A compiler for the AbU language.
abuc is a compiler translating programs written with AbU DSL abudsl to different platforms. At the moment, the compiler supports the following target languages/architectures: Go code, amd64 executables and arm/arm64 executables.
An adequate version of the Go language is required for installing and using abuc (it calls the Go language compiler in its execution).
abuc can be installed with the go install command:
$ go install github.com/abu-lang/abuc@latest
Usage: abuc [-ivh] [-o <output>] [-s <system>] [-t <target>] [-c <config>] [<source>]
<source> filename of the source code to compile
-o, --output <output> output filename for the compiled source
-s, --system <system> target operating system [default: the operating system where abuc was installed]
-t, --target <target> target language or architecture [default: the architecture where abuc was installed]

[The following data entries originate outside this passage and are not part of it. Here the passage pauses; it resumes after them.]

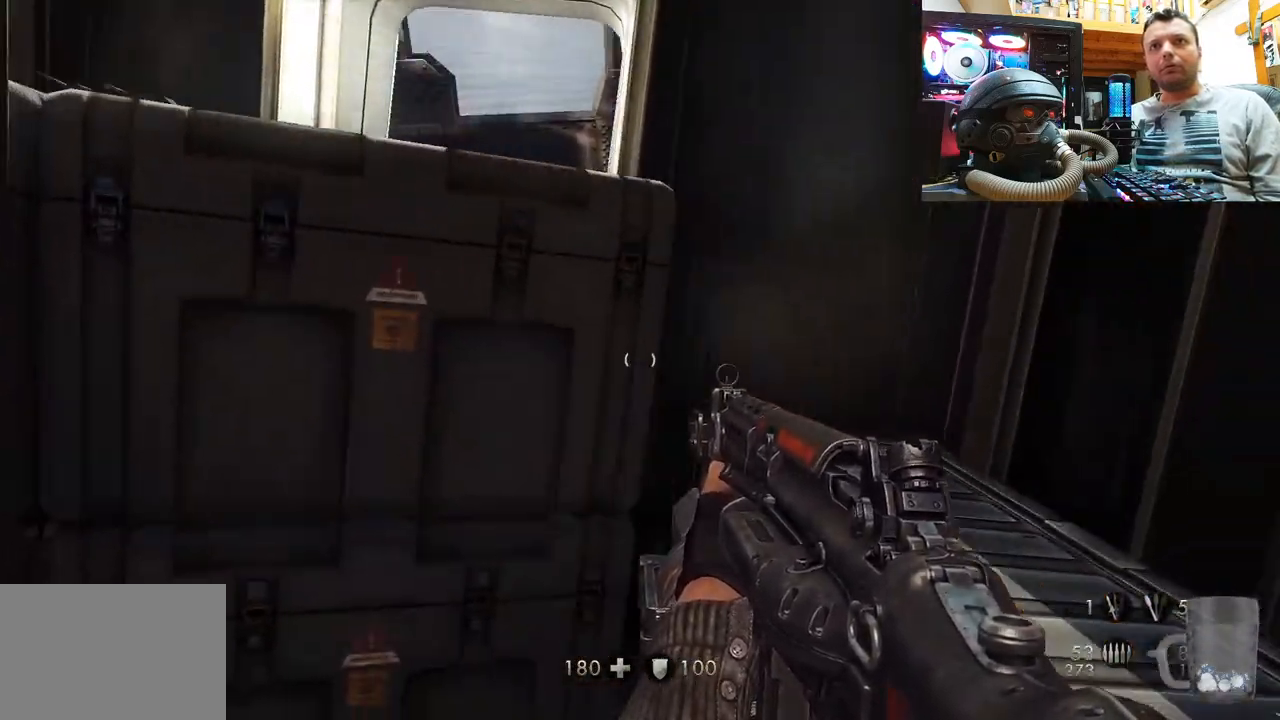
{"buttons": [], "left_stick": "center", "right_stick": "center", "events": [[267, "right_stick", "left"], [367, "left_stick", "center"], [400, "right_stick", "center"]]}
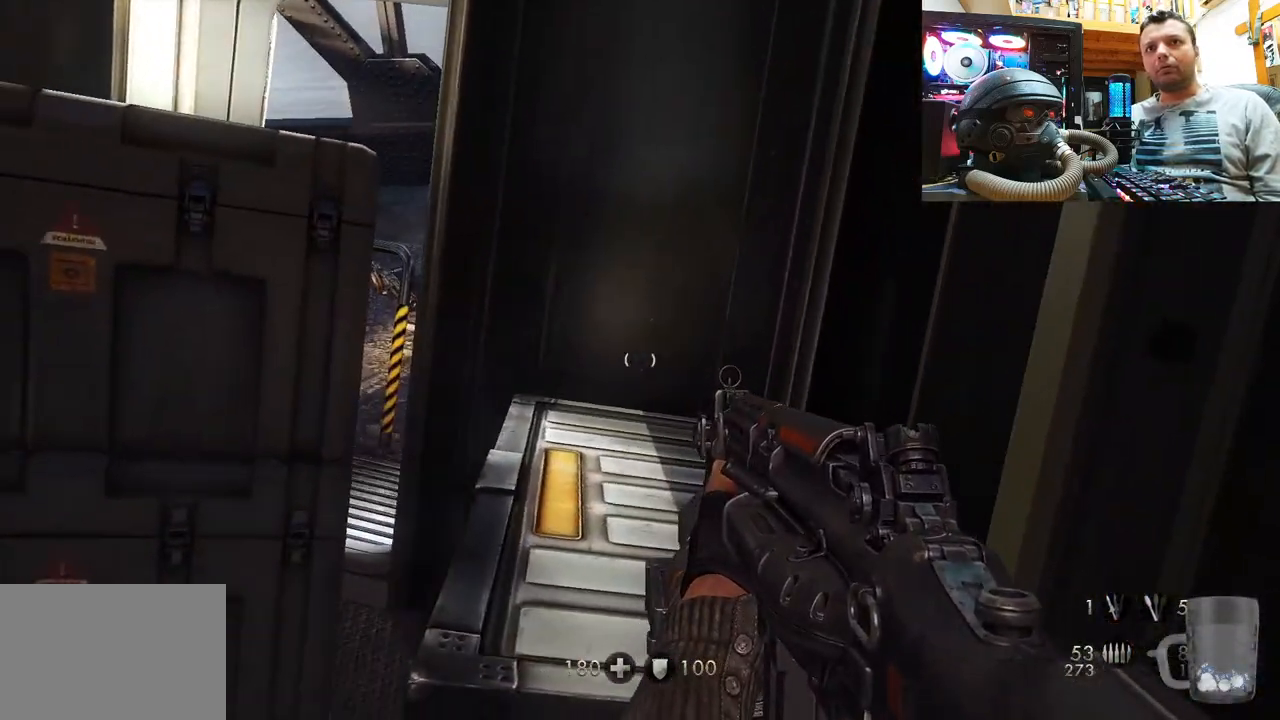
{"buttons": [], "left_stick": "center", "right_stick": "center", "events": [[50, "right_stick", "left"], [267, "right_stick", "center"]]}
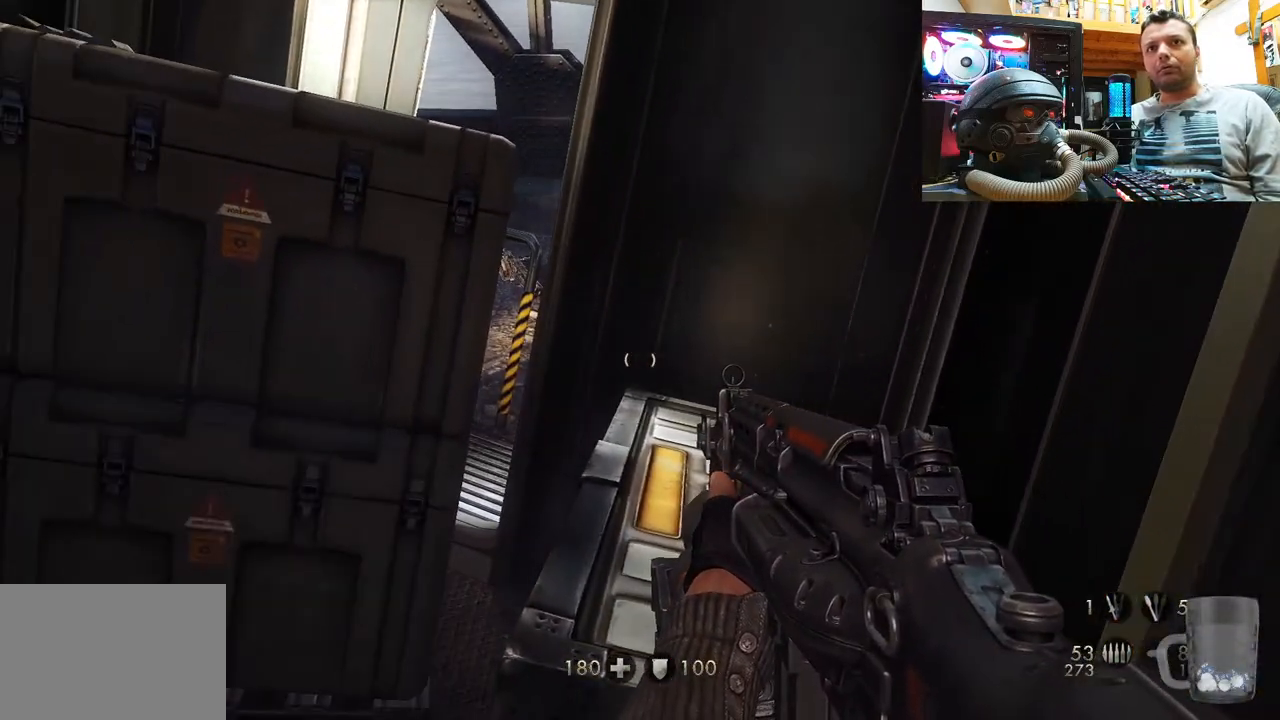
{"buttons": ["L2"], "left_stick": "center", "right_stick": "center", "events": [[267, "right_stick", "down-left"], [367, "L2", "down"], [433, "right_stick", "center"]]}
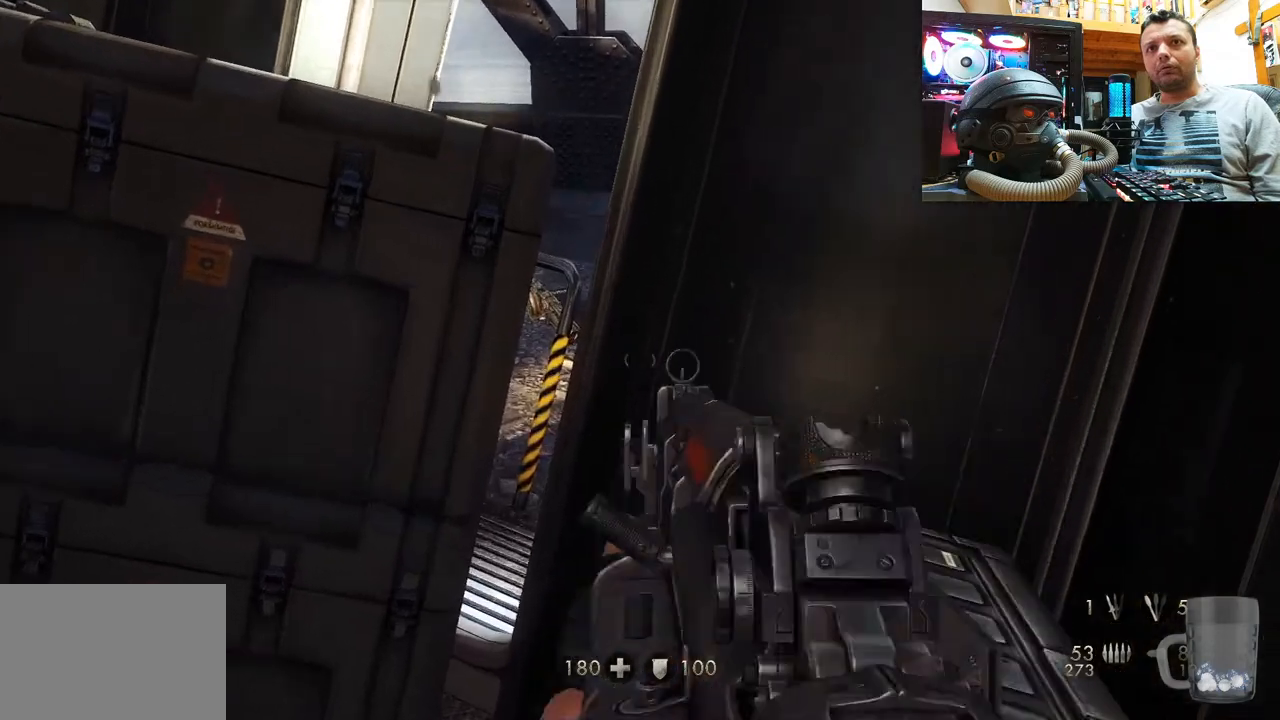
{"buttons": ["L2"], "left_stick": "center", "right_stick": "center", "events": [[317, "right_stick", "left"], [483, "right_stick", "center"]]}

-c, --config <config> configuration file for <target>
-i, --intermediate intermediate (single node) .abu files are generated
-v, --version print version information and exit
-h, --help print usage
Available values for <target>
go compile into 'Go' code
amd64 compile into 'amd64' executable
arm64 compile into 'arm64' executable
arm compile into 'arm' executable
Available values for <system>
run the following command to see a list of possible values for <system>:
go tool dist list | grep 'amd64\|arm64' | sed -e 's/\/.*//' | sed -nr '$!N;/^(.*)\n\1$/!P;D'
If <output> ends with a directory separator, the output is placed in the directory indicated by <output> (the directory is created if it does not exist).
If <source> is not specified, the abudsl input is read from the standard input. If provided, the <source> option is to be specified as the last argument.
Consider the following very simple abudsl program test.abu:
# AbU devices definition.
dev1 : "A first test device" {
logical string name = "dev1"
physical output string test = ""
physical input boolean activate
} has notifyPeers
dev2 : "A second test device" {
logical string name = "dev2"
physical output string test = ""
physical input boolean activate
} has notifyPeers
dev3 : "A third test device" {
logical string name = "dev3"
physical output string test = ""
physical input boolean activate
} has notifyPeers
# AbU rules definition.
rule notifyPeers
on activate
for all (this.activate == true)
do ext.test = this.name
We can compile such program to Go code by typing:
$ abuc -o testgo -t go test.abu
The command outputs three Go source code files testgo-dev1.go, testgo-dev2.go and testgo-dev3.go containing (the translation of) device dev1 code, device dev2 code and device dev3 code, respectively. All files contain (the translation of) the rule notifyPeers code.
Consider now the abudsl example program raspberry-pi.abu, that you can find in the raspberry-pi directory of the abudsl repository. We can compile such program to arm64 executables by typing:
$ abuc -o testraspberry -s linux -t arm64 -c config.json raspberry-pi.abu
in the raspberry-pi directory.
The command outputs two arm64 executables testraspberry-controls and testraspberry-wheel, that can be directly deployed on the Raspberry Pi.
The executables accept the -port and -join command line options. With the option -port it is possible to specify the listening port of a device (to be used in join operations). To join a system of already running devices, a new member can be run with the option -join, specifying the address of a known device in the system and its listening port.
abuc is licensed under the Apache-2.0 License.
The binary executables generated by abuc shall be treated abiding the terms and conditions of the Apache-2.0 License as they statically include code under such license or under other compliant licenses.
Meanwhile, the non-binary files generated by abuc, if not otherwise stated, do not fall under the Apache-2.0 License and may be treated abiding to their original terms.
In particular, You can distribute the Go sources and the .abu intermediate files generated from Your original work under terms of Your choice.